Though that is Crunchyrolls exact strategy with manga that are midway through.
And of course I'm well aware that a professional non rushed translator turns out a better translation. Of course even with 'better' translations theres a range of issues surrounding that that I wonder about in terms of how Yen translators approach material compared to the general consensus of fan translators. Like what gets left in the Japanese and what gets localised. Such as name suffixes and honorifics. Hell I don't much want a localisation, just a translation. I don't want things like kotatsu translated to heater or food names changed to something thats common in the US.
You have to start at volume 1 and work up there. Yen heard the complaints that novels were coming out slow and so they increased their pace (even moreso for Index) and yet people still go "It's not up-to-date, so I'm not buying." It's incredibly self-defeating as a fanbase to think that way because you're just dooming the franchise to failure and you'll never get what you want.

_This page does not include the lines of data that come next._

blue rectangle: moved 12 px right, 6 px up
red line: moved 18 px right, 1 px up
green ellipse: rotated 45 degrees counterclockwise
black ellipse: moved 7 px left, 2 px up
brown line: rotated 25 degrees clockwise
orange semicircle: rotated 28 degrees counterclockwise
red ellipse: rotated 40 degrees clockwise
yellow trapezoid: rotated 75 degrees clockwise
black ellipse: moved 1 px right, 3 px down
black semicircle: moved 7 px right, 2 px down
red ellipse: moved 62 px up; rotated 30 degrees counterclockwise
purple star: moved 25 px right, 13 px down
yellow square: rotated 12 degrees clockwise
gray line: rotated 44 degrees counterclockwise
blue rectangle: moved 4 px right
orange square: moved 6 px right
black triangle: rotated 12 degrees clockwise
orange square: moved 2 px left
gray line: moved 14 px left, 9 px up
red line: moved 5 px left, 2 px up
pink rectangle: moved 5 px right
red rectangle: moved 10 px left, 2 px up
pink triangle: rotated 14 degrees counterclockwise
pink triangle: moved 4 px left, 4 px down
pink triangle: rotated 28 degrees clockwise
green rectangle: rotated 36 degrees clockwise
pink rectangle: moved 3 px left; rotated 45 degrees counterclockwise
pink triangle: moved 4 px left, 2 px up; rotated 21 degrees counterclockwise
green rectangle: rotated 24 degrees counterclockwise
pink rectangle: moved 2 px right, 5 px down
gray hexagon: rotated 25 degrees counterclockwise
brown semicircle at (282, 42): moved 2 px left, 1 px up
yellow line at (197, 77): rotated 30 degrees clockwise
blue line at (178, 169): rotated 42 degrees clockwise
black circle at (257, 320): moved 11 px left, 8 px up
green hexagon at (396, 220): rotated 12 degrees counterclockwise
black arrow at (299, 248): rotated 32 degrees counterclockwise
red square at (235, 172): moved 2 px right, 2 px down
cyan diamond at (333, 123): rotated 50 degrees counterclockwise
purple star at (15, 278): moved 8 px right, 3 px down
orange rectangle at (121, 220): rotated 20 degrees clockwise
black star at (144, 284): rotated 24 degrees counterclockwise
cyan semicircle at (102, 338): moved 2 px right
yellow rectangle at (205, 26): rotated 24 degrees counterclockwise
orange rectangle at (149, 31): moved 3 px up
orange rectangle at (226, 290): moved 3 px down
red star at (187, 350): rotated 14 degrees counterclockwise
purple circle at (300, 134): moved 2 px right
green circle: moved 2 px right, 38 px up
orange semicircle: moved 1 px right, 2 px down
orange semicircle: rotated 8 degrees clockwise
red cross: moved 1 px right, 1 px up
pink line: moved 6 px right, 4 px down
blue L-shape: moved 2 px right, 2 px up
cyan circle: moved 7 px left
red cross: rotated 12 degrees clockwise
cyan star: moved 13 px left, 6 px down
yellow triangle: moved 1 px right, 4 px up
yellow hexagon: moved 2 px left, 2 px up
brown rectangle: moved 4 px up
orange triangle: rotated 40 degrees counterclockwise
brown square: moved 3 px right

It is understandable, but it puts folks who have been reading fan translations but would rather pay authors 'something' in a bit of a hard place. Especially when it comes to super long series like Index.
If I'm someone who has read all of Index and read up through volume 10 of Next Testament is my only option to buy the Yen books and wait for yen to hopefully one day catch up to that point, which may be 7 or 8 years from now?
Seems like the best moral option continues to be buy from amazon.jp and then read the fan translations as they come. At least if you are unwilling/unable to learn to read the Japanese edition.